→ **Record extracts**
—————

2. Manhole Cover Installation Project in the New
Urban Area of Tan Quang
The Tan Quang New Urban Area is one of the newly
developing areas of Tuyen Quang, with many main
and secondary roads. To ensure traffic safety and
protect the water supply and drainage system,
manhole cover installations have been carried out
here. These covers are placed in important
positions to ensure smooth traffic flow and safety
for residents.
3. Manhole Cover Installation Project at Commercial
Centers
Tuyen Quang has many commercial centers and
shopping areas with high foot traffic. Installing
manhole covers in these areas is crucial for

—————

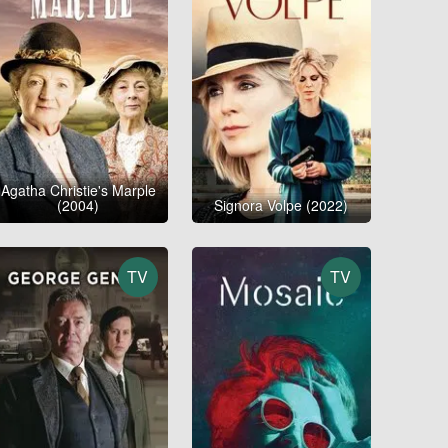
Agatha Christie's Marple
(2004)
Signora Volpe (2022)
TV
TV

—————

→ **Task**
Among the records above, repeat exactly the line with "2. Manhole Cover", the line with "shopping areas with", and every line in between, and only those.

→ **Answer box**
2. Manhole Cover Installation Project in the New
Urban Area of Tan Quang
The Tan Quang New Urban Area is one of the newly
developing areas of Tuyen Quang, with many main
and secondary roads. To ensure traffic safety and
protect the water supply and drainage system,
manhole cover installations have been carried out
here. These covers are placed in important
positions to ensure smooth traffic flow and safety
for residents.
3. Manhole Cover Installation Project at Commercial
Centers
Tuyen Quang has many commercial centers and
shopping areas with high foot traffic. Installing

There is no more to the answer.